The young men now called upon the women of the tribe, and with obvious delight the squaws joined them, dancing around and making deeper cuts in parts of the body hitherto untouched. One woman, hair falling across her dark face, evil-smelling, was lifted up to cut at the base of his left thumb, not severing it but nearly so; she and her sisters wanted to see how long it took for the weight of the body to pull the damaged thumb apart, and when this happened, and the body swung sideways, suspended only by the right thumb and twirling in a tight circle, the women shrieked with pleasure, and ran back to stab at the body that now gushed blood from various deep wounds.
Damián, still conscious, for no cuts had yet been made in a vital place, held to his belief that this hideous affair was merely a ritual torture, but now two of the women rushed up and made such deep slashes in the lower part of his stomach that a great shudder ran through all his body, visible to his tormentors.
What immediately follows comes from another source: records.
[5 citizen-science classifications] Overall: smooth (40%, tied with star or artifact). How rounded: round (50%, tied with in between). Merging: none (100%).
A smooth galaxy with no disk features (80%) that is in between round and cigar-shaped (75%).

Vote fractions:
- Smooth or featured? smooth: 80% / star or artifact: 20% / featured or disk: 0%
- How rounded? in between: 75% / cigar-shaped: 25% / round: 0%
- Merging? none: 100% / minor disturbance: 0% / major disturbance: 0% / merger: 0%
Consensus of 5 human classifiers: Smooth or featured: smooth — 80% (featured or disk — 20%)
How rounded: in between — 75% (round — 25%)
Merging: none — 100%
‘He dies! He dies!’ they screamed, and this encouraged other women to dance in and stab at him. One was even lifted high enough so that she could cut at his throat, but this terrible pain Damián ignored, for when he stared at her hawklike face he saw not an Apache woman but Benita Liñán. She smiled at him as she had on that first evening in the paseo, and as his blood spurted she leaned forward to cradle him in her arms.
… TASK FORCE
San Antonio! Loveliest city in Texas, Venice of the Drylands, its river runs right through the heart of town, providing a colorful waterway for festive barges and an exotic riverside walk along which one could promenade forever. How glad I was to be coming back to a city I had cherished as a boy, for this had been my family’s preferred vacation spot.